La grève des professeurs de La Paz était l’expression de la lutte des masses pour récupérer leur syndicat et pour leurs droits d’élire démocratiquement leur direction, sans intervention ni contrôle gouvernementaux. La grève fut, de même, une épreuve de force entre les masses et la dictature, épreuve de laquelle le gouvernement est sorti en très mauvaise posture. La décision de déclarer la clôture de l’année scolaire ne met pas un terme à cette confrontation en faveur du gouvernement, mais ne fait que la reporter pour les premiers mois de l’an prochain.
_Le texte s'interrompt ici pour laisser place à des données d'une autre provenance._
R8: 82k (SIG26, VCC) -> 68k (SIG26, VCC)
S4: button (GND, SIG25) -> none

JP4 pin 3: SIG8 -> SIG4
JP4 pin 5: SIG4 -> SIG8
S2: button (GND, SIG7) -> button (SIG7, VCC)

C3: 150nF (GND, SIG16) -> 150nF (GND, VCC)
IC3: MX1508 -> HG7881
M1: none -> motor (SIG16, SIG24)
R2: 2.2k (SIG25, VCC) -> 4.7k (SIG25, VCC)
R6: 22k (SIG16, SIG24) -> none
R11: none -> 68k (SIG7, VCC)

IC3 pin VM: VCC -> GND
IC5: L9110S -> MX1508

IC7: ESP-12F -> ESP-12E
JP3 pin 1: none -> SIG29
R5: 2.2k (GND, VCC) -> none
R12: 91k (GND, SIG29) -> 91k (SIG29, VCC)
Le conflit des professeurs avec le gouvernement a pris des aspects intéressants. Après le décret de clôture, le Comité de Base organisa une Assemblée universitaire et donna rendez-vous aux professeurs et aux élèves en déclarant explicitement que la lutte pour leurs revendications serait reprise au début de l’année 1975. Cette résolution fut accueillie avec beaucoup de sympathie dans de nombreux secteurs de la population. Le gouvernement intervint pour empêcher la reprise des cours et arrêta des professeurs et des élèves, provoquant un malaise y compris dans les rangs de ses propres partisans.
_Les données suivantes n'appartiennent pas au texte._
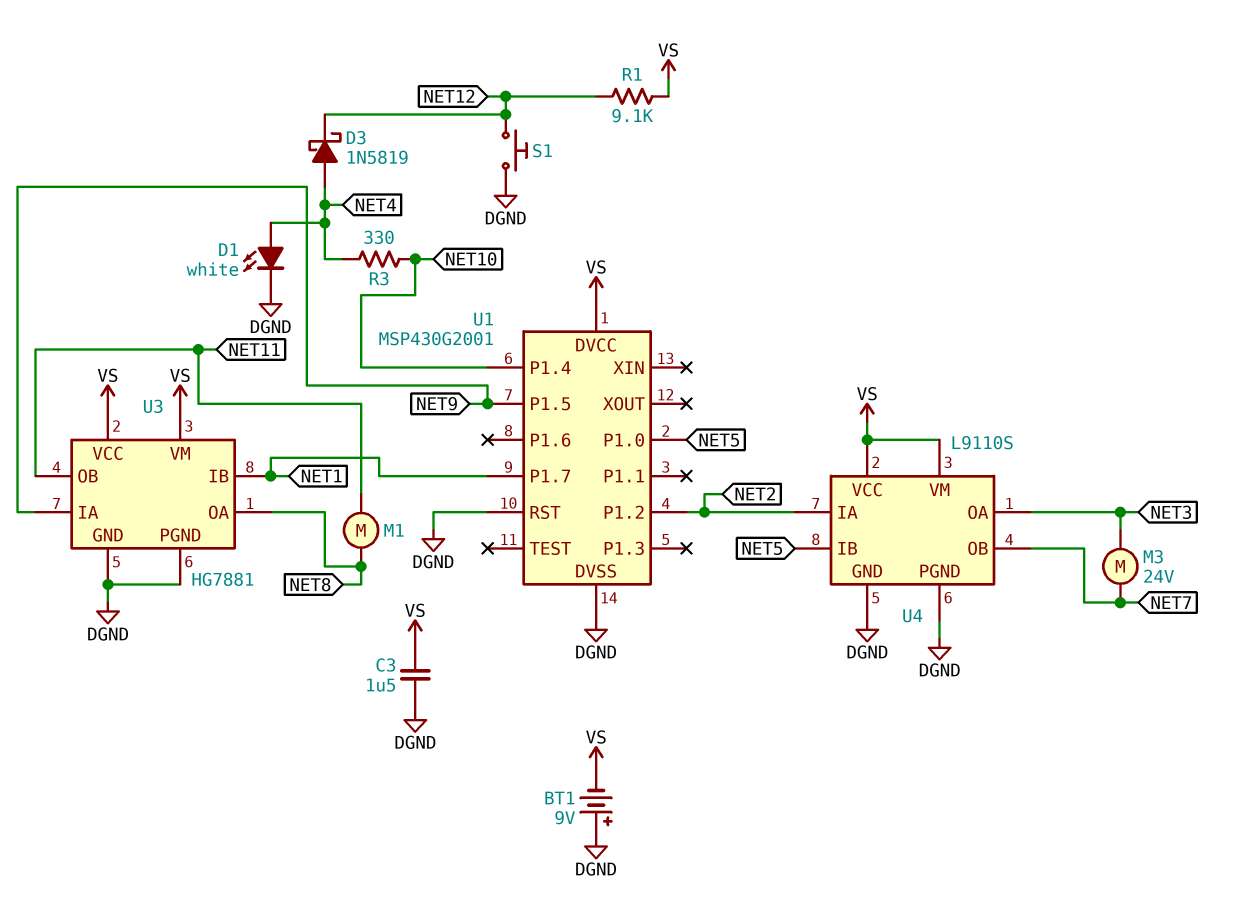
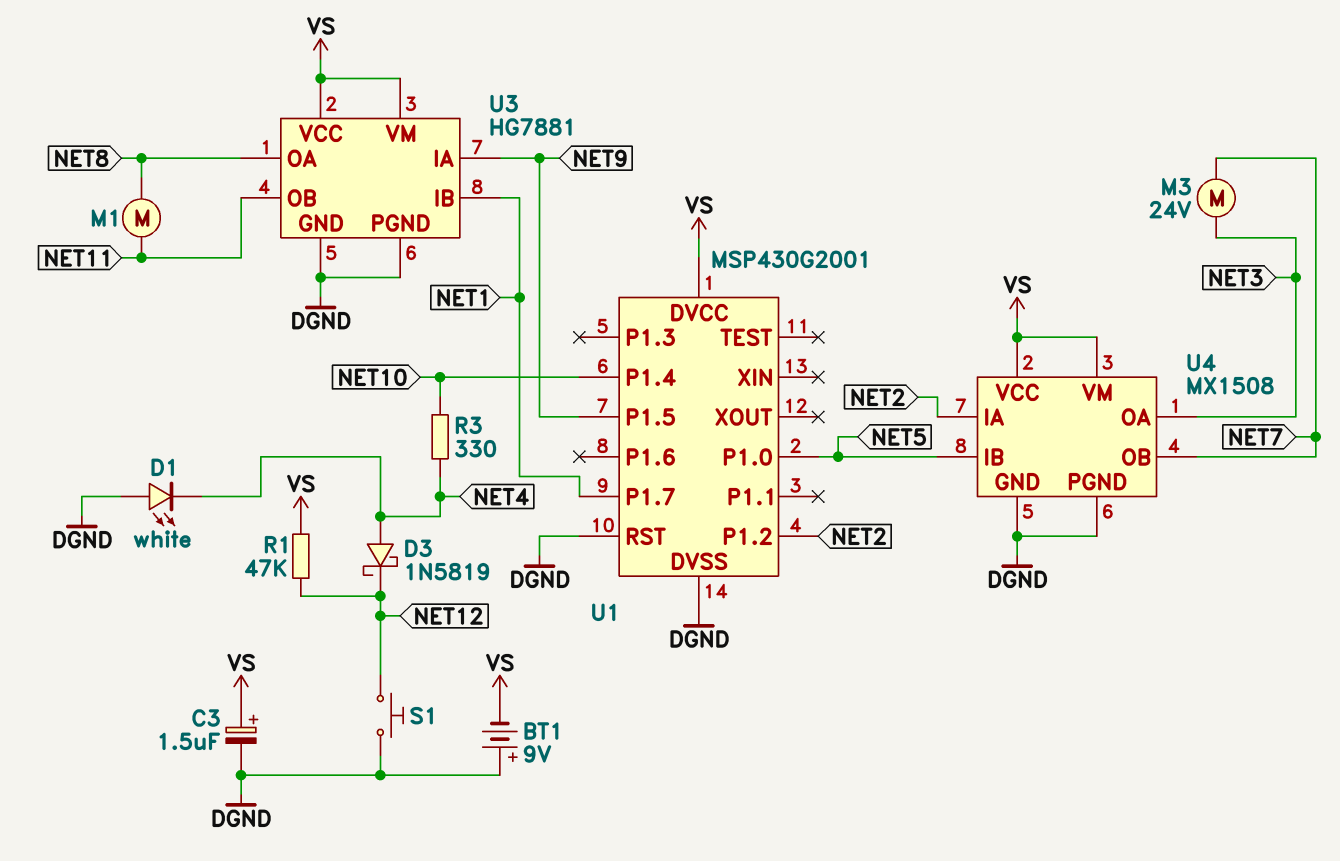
C3: 1.5uF (DGND, VS) -> 1.5uF (plus VS, minus DGND)
D1: LED white (A NET4, K DGND) -> LED white (A DGND, K NET4)
R1: 9.1k (NET12, VS) -> 47k (NET12, VS)
U4: L9110S -> MX1508

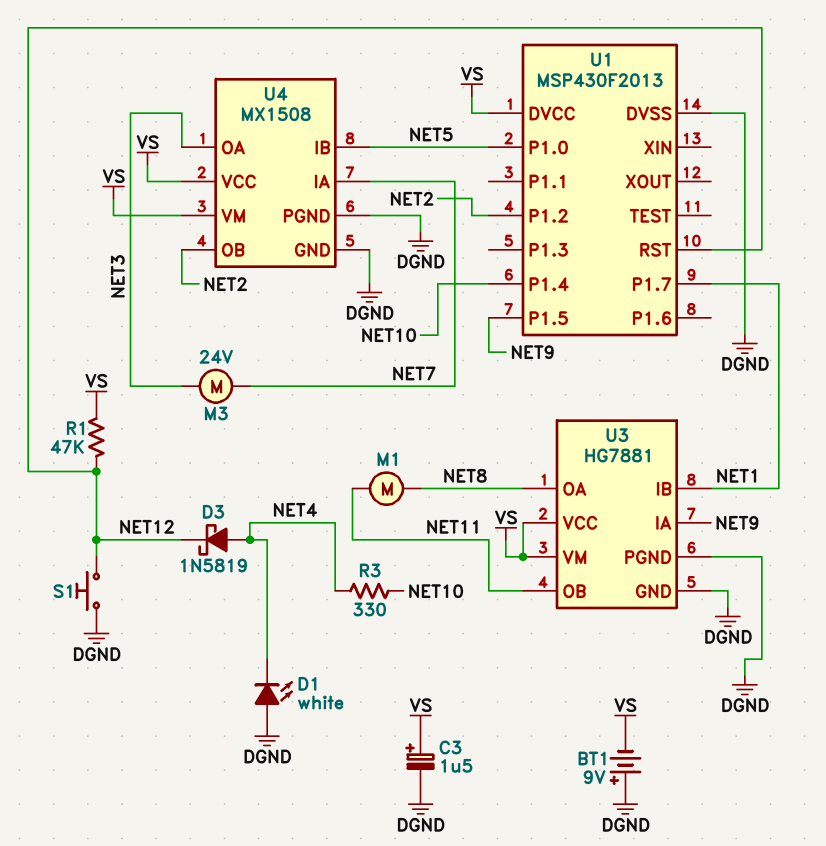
U1: MSP430G2001 -> MSP430F2013
U1 pin RST: DGND -> NET12
U4 pin IA: NET2 -> NET7
U4 pin OB: NET7 -> NET2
La lutte des professeurs a stimulé le développement de contradictions au sein du régime, l’a affaibli et a permis de faire progresser l’unité des masses, leur combativité, leur politisation. Dans les prochaines luttes, la direction révolutionnaire devra faire attention à faire avancer les secteurs les plus mous, les plus conservateurs du corps enseignant et du mouvement ouvrier. Elle devra porter plus d’attention au travail dans la campagne afin que les changements qui se sont produits dans la paysannerie puissent s’exprimer organisationnellement. La réapparition de la COB est indispensable pour qu’un tel progrès d’ensemble puisse se développer.